Net Loss: Consolidated net loss was $(802,000) for the three-month period ended May 31, 2020 contrast to net loss of $(356,000) for the same period in fiscal 2019. Our consolidated net loss for the six months ended May 31, 2020 was $(1,239,000) contrast to $(962,000). Despite the increased net loss for the three and six months we did show substantial operational improvement. Our sales were up for the three and six months ended May 31, 2020 in two out of three sections. Our consolidated gross profit was up 3.8% and 3.0% for the three and six months ended May 31, 2020, respectively. We were heavy on administrative expenses related to finding and training new management staff, implementing an OEM product line and properly rewarding our employees for their continued service during the pandemic as our sections operate as essential businesses. Without these additional administrative expenses, we would have shown important bottom line improvement for the six months ended May 31, 2020 contrast to 2019.
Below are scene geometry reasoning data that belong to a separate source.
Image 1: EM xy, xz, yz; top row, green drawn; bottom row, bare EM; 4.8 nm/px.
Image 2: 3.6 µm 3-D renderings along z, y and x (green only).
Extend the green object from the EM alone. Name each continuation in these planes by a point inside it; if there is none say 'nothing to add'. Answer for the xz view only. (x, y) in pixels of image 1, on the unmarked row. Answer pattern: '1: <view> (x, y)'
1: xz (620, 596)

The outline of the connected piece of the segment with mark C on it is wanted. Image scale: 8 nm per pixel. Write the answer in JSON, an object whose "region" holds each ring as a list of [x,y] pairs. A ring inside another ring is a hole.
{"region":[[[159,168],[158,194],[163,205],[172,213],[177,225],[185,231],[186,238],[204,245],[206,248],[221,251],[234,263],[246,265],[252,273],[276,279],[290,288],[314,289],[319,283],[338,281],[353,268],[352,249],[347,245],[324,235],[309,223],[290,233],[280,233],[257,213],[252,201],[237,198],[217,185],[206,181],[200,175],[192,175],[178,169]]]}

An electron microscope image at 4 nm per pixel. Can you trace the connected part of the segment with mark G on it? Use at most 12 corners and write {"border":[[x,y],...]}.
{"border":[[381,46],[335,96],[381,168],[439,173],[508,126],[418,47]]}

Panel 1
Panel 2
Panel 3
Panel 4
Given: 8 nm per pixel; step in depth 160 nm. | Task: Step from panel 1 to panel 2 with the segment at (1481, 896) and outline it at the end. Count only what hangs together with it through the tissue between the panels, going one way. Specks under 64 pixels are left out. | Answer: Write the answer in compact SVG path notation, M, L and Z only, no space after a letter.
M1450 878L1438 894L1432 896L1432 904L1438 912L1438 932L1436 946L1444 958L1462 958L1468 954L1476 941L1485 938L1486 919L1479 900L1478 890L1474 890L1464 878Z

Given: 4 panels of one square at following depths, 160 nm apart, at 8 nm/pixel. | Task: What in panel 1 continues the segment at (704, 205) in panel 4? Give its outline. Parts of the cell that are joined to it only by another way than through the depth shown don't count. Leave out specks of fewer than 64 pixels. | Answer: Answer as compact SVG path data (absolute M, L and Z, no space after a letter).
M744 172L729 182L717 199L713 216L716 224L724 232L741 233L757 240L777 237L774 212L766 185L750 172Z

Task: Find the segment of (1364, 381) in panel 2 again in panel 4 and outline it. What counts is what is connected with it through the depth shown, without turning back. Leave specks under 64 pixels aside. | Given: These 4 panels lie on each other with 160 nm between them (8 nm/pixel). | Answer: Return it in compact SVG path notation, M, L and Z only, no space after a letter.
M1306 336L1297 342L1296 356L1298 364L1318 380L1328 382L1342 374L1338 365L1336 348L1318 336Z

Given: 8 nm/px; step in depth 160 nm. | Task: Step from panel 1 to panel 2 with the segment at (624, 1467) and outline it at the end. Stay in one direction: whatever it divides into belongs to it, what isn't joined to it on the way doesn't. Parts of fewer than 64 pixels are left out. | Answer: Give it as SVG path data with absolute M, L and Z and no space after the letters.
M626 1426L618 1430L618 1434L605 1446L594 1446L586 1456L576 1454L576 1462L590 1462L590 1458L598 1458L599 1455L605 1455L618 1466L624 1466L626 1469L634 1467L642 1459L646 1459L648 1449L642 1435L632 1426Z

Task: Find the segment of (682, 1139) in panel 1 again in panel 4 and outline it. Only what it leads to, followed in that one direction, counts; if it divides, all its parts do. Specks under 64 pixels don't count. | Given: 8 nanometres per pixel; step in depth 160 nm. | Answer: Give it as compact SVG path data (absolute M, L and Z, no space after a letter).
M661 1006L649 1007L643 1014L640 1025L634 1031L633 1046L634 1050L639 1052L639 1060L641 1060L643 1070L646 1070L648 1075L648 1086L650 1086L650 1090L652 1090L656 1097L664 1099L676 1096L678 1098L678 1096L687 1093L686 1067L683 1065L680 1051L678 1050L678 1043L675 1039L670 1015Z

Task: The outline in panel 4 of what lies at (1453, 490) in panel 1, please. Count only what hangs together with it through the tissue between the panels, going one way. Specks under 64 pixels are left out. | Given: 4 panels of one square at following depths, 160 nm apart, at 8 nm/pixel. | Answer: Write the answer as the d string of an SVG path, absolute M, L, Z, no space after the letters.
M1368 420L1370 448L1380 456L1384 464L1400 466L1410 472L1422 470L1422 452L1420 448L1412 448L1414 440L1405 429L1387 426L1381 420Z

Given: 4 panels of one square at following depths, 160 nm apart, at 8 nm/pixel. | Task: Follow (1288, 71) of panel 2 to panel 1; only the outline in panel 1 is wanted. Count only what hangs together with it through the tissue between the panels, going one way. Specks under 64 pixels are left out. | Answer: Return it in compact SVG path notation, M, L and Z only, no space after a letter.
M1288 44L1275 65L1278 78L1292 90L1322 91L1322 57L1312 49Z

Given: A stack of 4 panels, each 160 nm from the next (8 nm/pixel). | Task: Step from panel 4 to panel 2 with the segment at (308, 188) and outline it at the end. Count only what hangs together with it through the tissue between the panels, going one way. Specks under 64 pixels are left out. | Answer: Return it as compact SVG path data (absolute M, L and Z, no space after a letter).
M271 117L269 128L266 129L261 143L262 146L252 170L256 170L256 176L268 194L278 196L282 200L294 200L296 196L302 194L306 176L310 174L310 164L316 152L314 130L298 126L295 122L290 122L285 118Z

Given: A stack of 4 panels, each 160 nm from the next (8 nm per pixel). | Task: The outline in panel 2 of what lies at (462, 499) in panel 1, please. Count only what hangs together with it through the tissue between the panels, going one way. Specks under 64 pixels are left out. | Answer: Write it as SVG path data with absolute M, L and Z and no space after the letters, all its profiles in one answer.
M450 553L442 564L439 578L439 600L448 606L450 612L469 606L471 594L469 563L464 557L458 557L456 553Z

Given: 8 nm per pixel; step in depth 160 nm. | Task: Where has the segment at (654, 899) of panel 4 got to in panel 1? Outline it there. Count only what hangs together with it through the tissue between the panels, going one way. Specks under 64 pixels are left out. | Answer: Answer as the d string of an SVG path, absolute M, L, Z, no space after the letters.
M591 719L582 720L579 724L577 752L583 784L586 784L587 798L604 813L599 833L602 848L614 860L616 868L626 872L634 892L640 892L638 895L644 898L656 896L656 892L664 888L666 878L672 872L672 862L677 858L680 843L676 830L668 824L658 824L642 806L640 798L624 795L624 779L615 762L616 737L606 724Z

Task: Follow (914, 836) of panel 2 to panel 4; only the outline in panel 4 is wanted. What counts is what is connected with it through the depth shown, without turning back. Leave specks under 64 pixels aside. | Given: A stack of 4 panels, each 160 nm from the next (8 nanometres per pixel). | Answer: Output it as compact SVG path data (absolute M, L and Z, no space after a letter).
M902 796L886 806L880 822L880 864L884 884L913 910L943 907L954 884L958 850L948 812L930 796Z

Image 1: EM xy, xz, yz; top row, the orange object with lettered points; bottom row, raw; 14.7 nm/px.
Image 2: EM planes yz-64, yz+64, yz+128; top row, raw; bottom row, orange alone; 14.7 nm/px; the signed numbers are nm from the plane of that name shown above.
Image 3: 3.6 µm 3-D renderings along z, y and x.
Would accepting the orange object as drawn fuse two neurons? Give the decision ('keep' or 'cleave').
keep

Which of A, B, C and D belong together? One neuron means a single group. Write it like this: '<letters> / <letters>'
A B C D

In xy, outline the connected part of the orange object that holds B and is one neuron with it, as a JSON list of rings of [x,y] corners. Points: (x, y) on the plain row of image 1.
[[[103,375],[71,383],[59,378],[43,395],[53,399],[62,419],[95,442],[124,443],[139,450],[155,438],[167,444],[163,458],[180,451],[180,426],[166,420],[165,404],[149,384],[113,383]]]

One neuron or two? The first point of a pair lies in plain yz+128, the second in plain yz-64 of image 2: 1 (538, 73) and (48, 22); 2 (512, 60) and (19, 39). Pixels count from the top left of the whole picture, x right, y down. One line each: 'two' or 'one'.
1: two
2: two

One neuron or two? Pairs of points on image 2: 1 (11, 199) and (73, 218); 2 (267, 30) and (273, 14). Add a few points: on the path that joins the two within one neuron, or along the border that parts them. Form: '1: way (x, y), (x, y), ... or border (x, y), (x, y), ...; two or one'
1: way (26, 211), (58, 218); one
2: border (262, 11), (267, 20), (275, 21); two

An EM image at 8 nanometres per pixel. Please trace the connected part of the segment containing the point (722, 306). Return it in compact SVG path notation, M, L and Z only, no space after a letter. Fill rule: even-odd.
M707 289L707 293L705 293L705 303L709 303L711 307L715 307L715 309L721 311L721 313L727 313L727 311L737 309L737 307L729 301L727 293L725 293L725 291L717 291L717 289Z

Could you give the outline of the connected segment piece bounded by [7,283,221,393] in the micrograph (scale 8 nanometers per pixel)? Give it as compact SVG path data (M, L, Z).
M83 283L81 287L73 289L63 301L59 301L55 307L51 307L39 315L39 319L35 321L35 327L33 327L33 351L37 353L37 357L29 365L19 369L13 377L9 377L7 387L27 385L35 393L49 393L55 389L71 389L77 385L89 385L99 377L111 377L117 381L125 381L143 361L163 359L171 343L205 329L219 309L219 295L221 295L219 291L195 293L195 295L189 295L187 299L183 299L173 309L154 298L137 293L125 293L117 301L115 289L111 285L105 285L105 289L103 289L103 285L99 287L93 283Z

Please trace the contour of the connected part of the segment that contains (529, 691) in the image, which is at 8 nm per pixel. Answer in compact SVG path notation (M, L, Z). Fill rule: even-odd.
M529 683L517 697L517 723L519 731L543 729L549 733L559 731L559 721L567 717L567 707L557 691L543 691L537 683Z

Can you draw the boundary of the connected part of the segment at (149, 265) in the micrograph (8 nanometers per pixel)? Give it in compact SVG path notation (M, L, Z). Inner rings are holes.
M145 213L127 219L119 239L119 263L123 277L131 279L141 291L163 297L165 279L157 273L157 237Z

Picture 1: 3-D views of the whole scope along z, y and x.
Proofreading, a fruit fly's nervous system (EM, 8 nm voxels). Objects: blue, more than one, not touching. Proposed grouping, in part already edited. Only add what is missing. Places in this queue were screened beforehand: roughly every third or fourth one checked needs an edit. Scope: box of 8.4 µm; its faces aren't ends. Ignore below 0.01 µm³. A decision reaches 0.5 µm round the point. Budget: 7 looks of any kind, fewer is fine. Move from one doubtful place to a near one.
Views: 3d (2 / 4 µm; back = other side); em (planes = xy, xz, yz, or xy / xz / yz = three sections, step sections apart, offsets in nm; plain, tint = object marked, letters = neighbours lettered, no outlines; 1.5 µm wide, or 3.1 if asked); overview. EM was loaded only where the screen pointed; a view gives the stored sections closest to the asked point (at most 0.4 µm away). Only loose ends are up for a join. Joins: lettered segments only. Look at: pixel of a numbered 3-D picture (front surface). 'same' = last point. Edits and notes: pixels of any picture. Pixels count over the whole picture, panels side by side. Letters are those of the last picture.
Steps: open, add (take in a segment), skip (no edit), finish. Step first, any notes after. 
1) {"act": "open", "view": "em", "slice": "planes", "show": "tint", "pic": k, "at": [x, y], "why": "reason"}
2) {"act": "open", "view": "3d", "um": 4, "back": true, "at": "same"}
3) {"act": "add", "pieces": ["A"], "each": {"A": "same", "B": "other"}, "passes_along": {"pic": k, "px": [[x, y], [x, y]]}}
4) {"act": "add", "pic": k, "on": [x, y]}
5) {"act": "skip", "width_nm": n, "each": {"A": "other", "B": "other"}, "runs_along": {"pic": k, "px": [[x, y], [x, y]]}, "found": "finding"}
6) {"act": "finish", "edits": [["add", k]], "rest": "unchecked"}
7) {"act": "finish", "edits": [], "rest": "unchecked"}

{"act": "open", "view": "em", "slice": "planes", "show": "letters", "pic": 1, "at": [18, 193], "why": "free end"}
Loss per Share: Loss per basic and diluted share from continuing operations for the second quarter of fiscal 2020 was $(0.18), contrast to loss per basic and diluted share from continuing operations of $(0.08) for the same period in fiscal 2019. Loss per basic and diluted share from continuing operations for the six months ended May 31, 2020 was $(0.28), contrast to loss per basic and diluted share from continuing operations of $(0.23) for the same period in fiscal 2019.
Chairman of the Art’s Way Board of Directors, Marc H. McConnell reports, “The second quarter brought challenges that none of us could have foreseen. The disruptions to labor availability and incoming order activity brought on by COVID-19 were important. Despite this we managed to continue making meaningful operational improvements during the quarter and feel that we are weathering the storm well under these circumstances. Our bottom line for the quarter was negatively influenced by non-recurring administrative expenses, thus obscuring some of the improvements we have made. Going forward we are monitoring market conditions closely and will make any adjustments needed as we navigate through these uncertain times while focusing on the fundamentals that will make enhance our market position in the long term.”
Its earnings per share (EPS) expected to touch remained 54.10% for this year ARTW has a gross margin of 18.10% and an operating margin of -7.90% while its profit margin remained -7.10% for the last 12 months.